## Directions
Reproduce the entries from their beginning through the line containing "Overcoming Resistance", inclusive, substituting "Obstacles" for "Challenges" and leaving everything else unchanged. Omit the pictures from your answer.

** Given data follows **

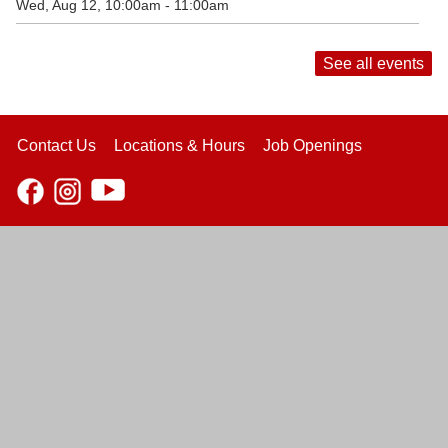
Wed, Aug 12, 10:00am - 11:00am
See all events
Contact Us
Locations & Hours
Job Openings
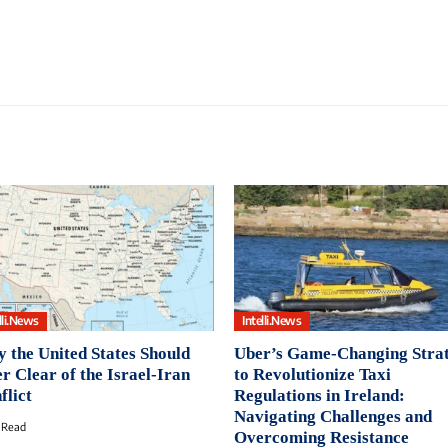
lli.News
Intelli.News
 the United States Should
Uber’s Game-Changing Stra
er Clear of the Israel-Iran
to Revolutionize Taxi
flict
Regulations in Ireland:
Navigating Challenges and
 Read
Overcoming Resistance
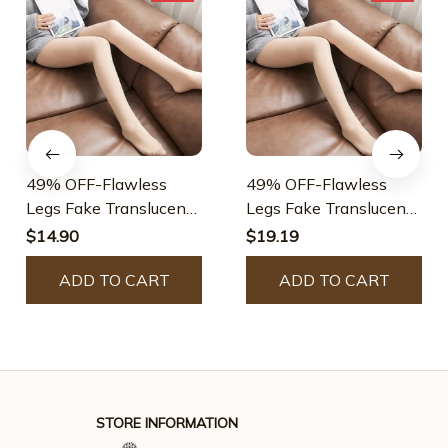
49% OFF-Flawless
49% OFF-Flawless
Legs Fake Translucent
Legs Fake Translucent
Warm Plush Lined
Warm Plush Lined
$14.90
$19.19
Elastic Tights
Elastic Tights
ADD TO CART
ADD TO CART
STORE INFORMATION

** End of Given data **

## Task solution
Wed, Aug 12, 10:00am - 11:00am
See all events
Contact Us
Locations & Hours
Job Openings
lli.News
Intelli.News
 the United States Should
Uber’s Game-Changing Stra
er Clear of the Israel-Iran
to Revolutionize Taxi
flict
Regulations in Ireland:
Navigating Obstacles and
 Read
Overcoming Resistance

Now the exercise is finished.